● **Work order**
Write out the text of each record below line for line, keeping every word, letter and symbol the same.

┄┄┄┄┄┄

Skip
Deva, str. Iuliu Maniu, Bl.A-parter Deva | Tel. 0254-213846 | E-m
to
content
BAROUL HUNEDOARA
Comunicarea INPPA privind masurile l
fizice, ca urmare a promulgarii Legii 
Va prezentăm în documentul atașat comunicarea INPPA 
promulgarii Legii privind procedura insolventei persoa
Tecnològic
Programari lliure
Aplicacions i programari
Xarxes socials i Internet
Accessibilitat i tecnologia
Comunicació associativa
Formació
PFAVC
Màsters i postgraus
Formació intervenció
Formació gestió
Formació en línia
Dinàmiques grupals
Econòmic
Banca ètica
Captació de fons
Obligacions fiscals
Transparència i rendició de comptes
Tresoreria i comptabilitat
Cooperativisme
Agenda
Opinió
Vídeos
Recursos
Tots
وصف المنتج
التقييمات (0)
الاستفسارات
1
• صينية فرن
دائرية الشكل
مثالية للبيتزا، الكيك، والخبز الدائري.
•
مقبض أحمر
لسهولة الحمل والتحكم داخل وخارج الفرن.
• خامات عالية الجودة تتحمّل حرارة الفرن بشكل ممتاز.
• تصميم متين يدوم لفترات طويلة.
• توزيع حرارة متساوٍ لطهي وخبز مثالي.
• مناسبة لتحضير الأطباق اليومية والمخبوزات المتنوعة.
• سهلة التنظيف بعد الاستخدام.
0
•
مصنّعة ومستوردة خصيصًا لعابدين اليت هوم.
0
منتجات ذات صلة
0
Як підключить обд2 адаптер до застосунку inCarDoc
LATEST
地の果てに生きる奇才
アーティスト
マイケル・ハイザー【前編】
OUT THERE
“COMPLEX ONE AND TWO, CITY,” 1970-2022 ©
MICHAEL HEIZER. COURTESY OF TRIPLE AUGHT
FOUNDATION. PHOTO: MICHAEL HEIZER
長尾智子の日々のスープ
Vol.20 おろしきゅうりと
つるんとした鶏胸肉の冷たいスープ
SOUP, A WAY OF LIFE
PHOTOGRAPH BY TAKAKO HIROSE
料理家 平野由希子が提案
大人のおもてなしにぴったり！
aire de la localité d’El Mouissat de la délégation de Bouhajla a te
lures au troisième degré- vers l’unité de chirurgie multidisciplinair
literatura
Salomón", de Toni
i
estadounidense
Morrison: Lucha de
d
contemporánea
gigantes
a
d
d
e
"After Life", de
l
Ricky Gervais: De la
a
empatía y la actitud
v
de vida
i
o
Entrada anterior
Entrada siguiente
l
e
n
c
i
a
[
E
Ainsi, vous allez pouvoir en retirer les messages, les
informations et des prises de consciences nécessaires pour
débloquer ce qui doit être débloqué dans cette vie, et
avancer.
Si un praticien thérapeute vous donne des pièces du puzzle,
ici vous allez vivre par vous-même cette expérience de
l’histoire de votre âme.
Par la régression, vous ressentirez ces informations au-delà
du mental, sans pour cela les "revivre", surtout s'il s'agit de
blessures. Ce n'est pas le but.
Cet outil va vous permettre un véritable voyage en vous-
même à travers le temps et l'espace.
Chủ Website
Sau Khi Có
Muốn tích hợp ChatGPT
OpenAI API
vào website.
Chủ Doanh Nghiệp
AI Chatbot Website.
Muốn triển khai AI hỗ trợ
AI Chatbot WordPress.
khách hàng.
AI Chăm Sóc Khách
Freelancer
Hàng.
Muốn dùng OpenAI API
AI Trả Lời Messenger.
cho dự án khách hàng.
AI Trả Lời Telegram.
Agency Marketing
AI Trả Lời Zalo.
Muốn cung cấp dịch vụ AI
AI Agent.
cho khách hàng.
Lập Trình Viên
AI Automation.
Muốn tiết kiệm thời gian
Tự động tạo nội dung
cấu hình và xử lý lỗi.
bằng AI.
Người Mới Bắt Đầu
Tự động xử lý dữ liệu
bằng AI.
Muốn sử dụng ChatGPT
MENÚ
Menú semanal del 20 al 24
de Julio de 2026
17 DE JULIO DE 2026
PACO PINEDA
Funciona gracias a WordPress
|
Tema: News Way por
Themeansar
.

┄┄┄┄┄┄

● **Answer to this problem**
Skip
Deva, str. Iuliu Maniu, Bl.A-parter Deva | Tel. 0254-213846 | E-m
to
content
BAROUL HUNEDOARA
Comunicarea INPPA privind masurile l
fizice, ca urmare a promulgarii Legii 
Va prezentăm în documentul atașat comunicarea INPPA 
promulgarii Legii privind procedura insolventei persoa
Tecnològic
Programari lliure
Aplicacions i programari
Xarxes socials i Internet
Accessibilitat i tecnologia
Comunicació associativa
Formació
PFAVC
Màsters i postgraus
Formació intervenció
Formació gestió
Formació en línia
Dinàmiques grupals
Econòmic
Banca ètica
Captació de fons
Obligacions fiscals
Transparència i rendició de comptes
Tresoreria i comptabilitat
Cooperativisme
Agenda
Opinió
Vídeos
Recursos
Tots
وصف المنتج
التقييمات (0)
الاستفسارات
1
• صينية فرن
دائرية الشكل
مثالية للبيتزا، الكيك، والخبز الدائري.
•
مقبض أحمر
لسهولة الحمل والتحكم داخل وخارج الفرن.
• خامات عالية الجودة تتحمّل حرارة الفرن بشكل ممتاز.
• تصميم متين يدوم لفترات طويلة.
• توزيع حرارة متساوٍ لطهي وخبز مثالي.
• مناسبة لتحضير الأطباق اليومية والمخبوزات المتنوعة.
• سهلة التنظيف بعد الاستخدام.
0
•
مصنّعة ومستوردة خصيصًا لعابدين اليت هوم.
0
منتجات ذات صلة
0
Як підключить обд2 адаптер до застосунку inCarDoc
LATEST
地の果てに生きる奇才
アーティスト
マイケル・ハイザー【前編】
OUT THERE
“COMPLEX ONE AND TWO, CITY,” 1970-2022 ©
MICHAEL HEIZER. COURTESY OF TRIPLE AUGHT
FOUNDATION. PHOTO: MICHAEL HEIZER
長尾智子の日々のスープ
Vol.20 おろしきゅうりと
つるんとした鶏胸肉の冷たいスープ
SOUP, A WAY OF LIFE
PHOTOGRAPH BY TAKAKO HIROSE
料理家 平野由希子が提案
大人のおもてなしにぴったり！
aire de la localité d’El Mouissat de la délégation de Bouhajla a te
lures au troisième degré- vers l’unité de chirurgie multidisciplinair
literatura
Salomón", de Toni
i
estadounidense
Morrison: Lucha de
d
contemporánea
gigantes
a
d
d
e
"After Life", de
l
Ricky Gervais: De la
a
empatía y la actitud
v
de vida
i
o
Entrada anterior
Entrada siguiente
l
e
n
c
i
a
[
E
Ainsi, vous allez pouvoir en retirer les messages, les
informations et des prises de consciences nécessaires pour
débloquer ce qui doit être débloqué dans cette vie, et
avancer.
Si un praticien thérapeute vous donne des pièces du puzzle,
ici vous allez vivre par vous-même cette expérience de
l’histoire de votre âme.
Par la régression, vous ressentirez ces informations au-delà
du mental, sans pour cela les "revivre", surtout s'il s'agit de
blessures. Ce n'est pas le but.
Cet outil va vous permettre un véritable voyage en vous-
même à travers le temps et l'espace.
Chủ Website
Sau Khi Có
Muốn tích hợp ChatGPT
OpenAI API
vào website.
Chủ Doanh Nghiệp
AI Chatbot Website.
Muốn triển khai AI hỗ trợ
AI Chatbot WordPress.
khách hàng.
AI Chăm Sóc Khách
Freelancer
Hàng.
Muốn dùng OpenAI API
AI Trả Lời Messenger.
cho dự án khách hàng.
AI Trả Lời Telegram.
Agency Marketing
AI Trả Lời Zalo.
Muốn cung cấp dịch vụ AI
AI Agent.
cho khách hàng.
Lập Trình Viên
AI Automation.
Muốn tiết kiệm thời gian
Tự động tạo nội dung
cấu hình và xử lý lỗi.
bằng AI.
Người Mới Bắt Đầu
Tự động xử lý dữ liệu
bằng AI.
Muốn sử dụng ChatGPT
MENÚ
Menú semanal del 20 al 24
de Julio de 2026
17 DE JULIO DE 2026
PACO PINEDA
Funciona gracias a WordPress
|
Tema: News Way por
Themeansar
.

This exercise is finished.